This interview is great and really gives so much additional depth to your fantastic article!
As of me writing this post Shiloh Hendrix has raised north of 700K in her GiveSendGo fundraiser.
The significant sociocultural & political dynamic & vibe shift this represents is imho enormous and I agree that it’s poorly understood, certainly by the overwhelming majority on the establishmentarian / totalitarian left.
I see what @John Carter & others are seeing - what the Shiloh Hendrix fundraiser is poised to do is publicly destroy the talismanic power imbued with utterance of the Word Of Power (the N-word) - and an entire, ideological enforcement regime, literally a thought control system - that goes along with it.
This regime has existed in one form or another for many decades now & think it’s fair to characterize it as a “boomer-era, post-civil rights regime” ideology the idea that whites are uniquely evil, that any and all racial disparaties that disadvantage nonwhites are the result of white racism or “white supremacist power structures,” etc.
What I want to focus on is a very persistent blind spot about this that I’ve detected on X, & it appears to be overwhelmingly amongst those I’d characterize as representating frustrated, surplus “counter-elites” on the Dissident Right.
The blind spot takes the following form: that of urging others on the Dissident Right to “condemn (the) racism” embodied in the Shiloh Hendrix case & with some sense of implied urgency “move on,” (nothing to see here! move along!). They seem uncomfortable.
The absurdity of imbuing some heretofore inconsequential person who by dint of the presence of a camera & the technology of the internet w/ the historical, anthropological & sociological baggage of the evils of “racism” because she blurted out a racial slur aside, I see this discomfort as betraying some kind of deep seated anxiety & fear.

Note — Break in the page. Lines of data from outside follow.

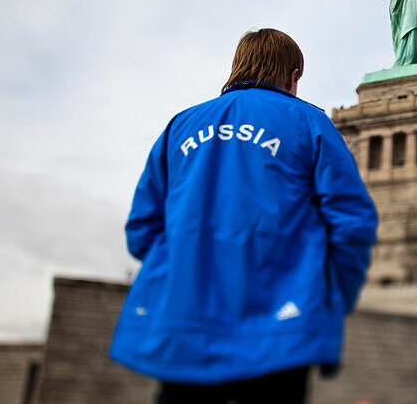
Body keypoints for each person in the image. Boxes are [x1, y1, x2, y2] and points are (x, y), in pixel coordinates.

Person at [110, 29, 378, 404]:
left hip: (185, 330)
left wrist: (186, 271)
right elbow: (352, 224)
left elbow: (141, 229)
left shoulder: (180, 126)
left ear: (237, 67)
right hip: (279, 335)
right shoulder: (310, 125)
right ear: (294, 76)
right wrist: (334, 296)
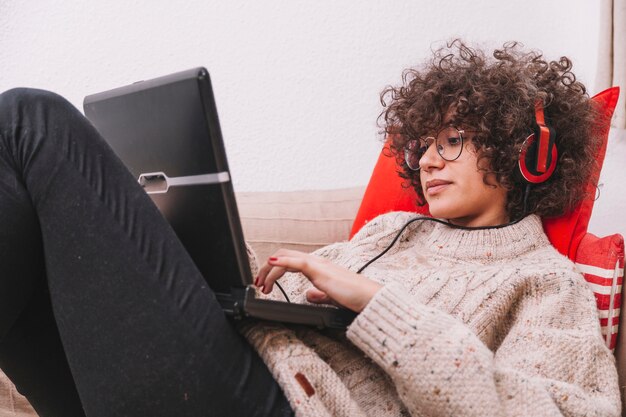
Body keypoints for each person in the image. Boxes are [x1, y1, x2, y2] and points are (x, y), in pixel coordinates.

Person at [0, 39, 620, 417]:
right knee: (23, 219)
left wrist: (375, 304)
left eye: (453, 141)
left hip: (277, 405)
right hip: (220, 372)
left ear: (526, 153)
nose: (427, 160)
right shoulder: (391, 231)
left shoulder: (544, 281)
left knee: (30, 119)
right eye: (422, 145)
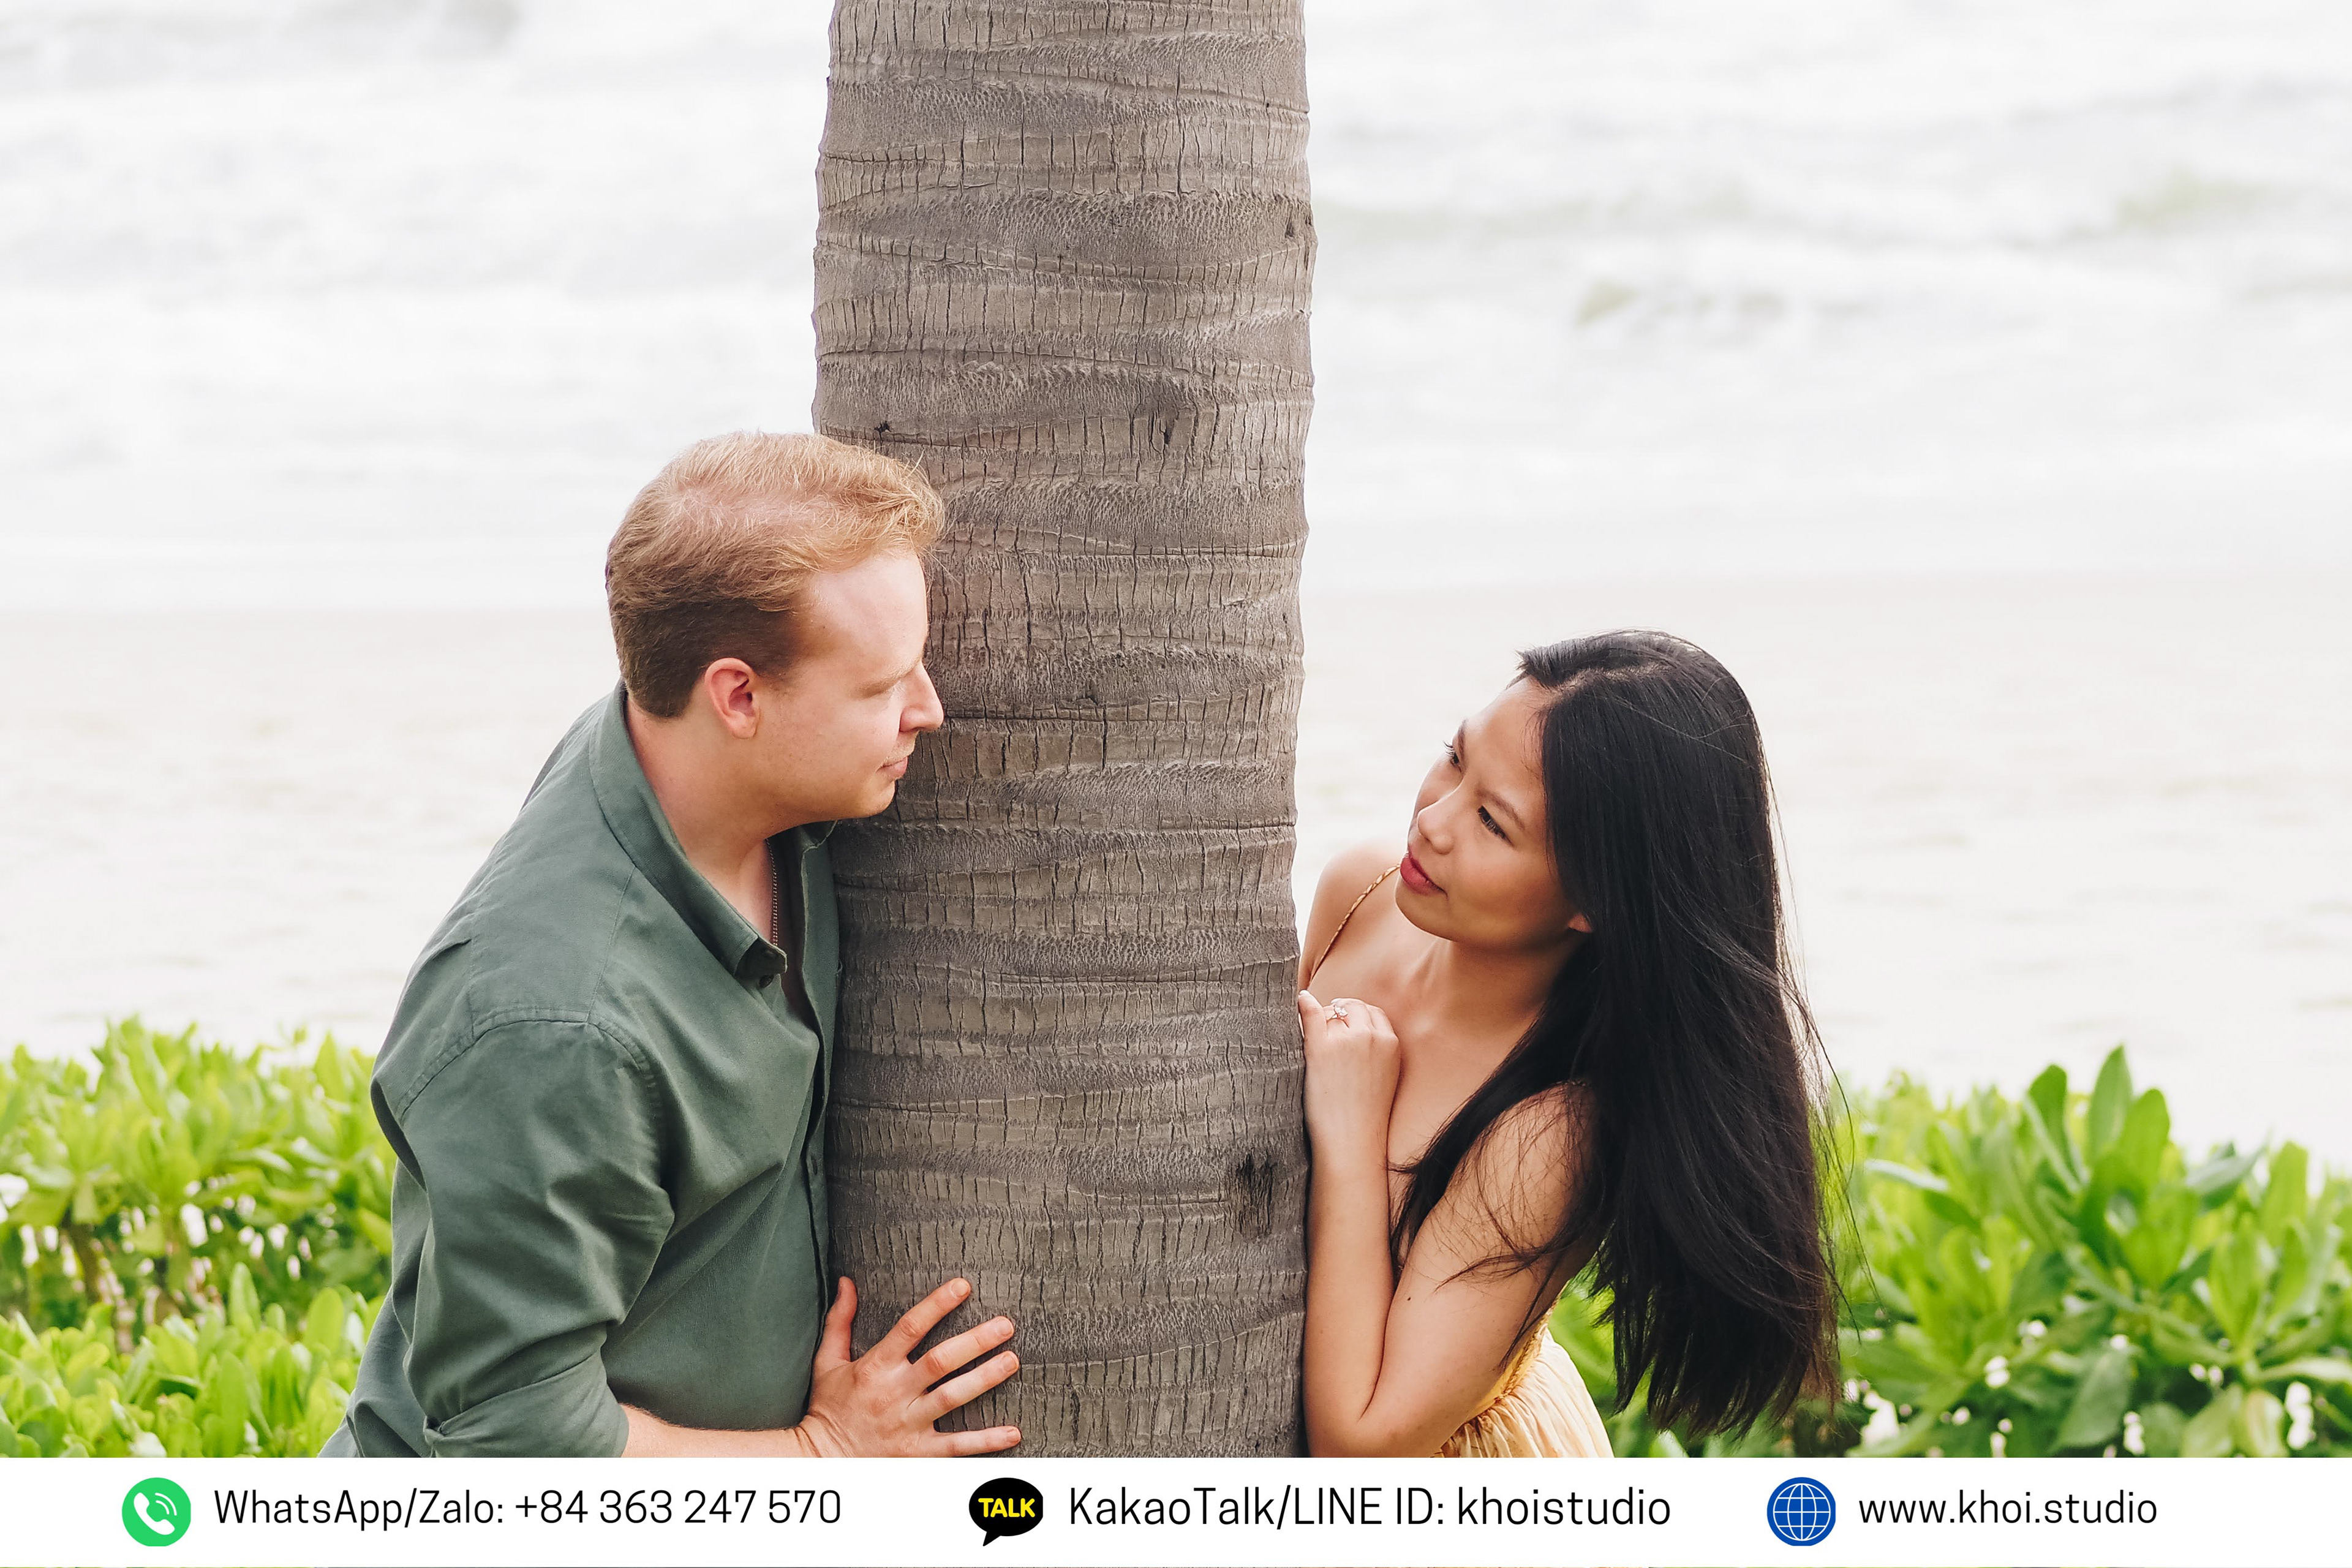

The Chris Rufos, James Lindsays, Chris Wrights of the world, & others, many of whom were recognizably moderate Democrats of yesteryear, IMHO want to return the West to “colorblind equality,” to the aspirational, lofty & romanticized promises of MLK, judging people by the “content of their character & not the color of their skin.”
I’ll try & go more into detail about this later but I think these types fear the loss of this regime & the loss of the power of it’s ideological enforcement technologies nearly as much as any totalitarian leftist. Perhaps this is borne of a fear of the unknown, or the idea that losing this regime (which I agree is dying with the Baby Boomers) means some unspeakable chaos is dead ahead.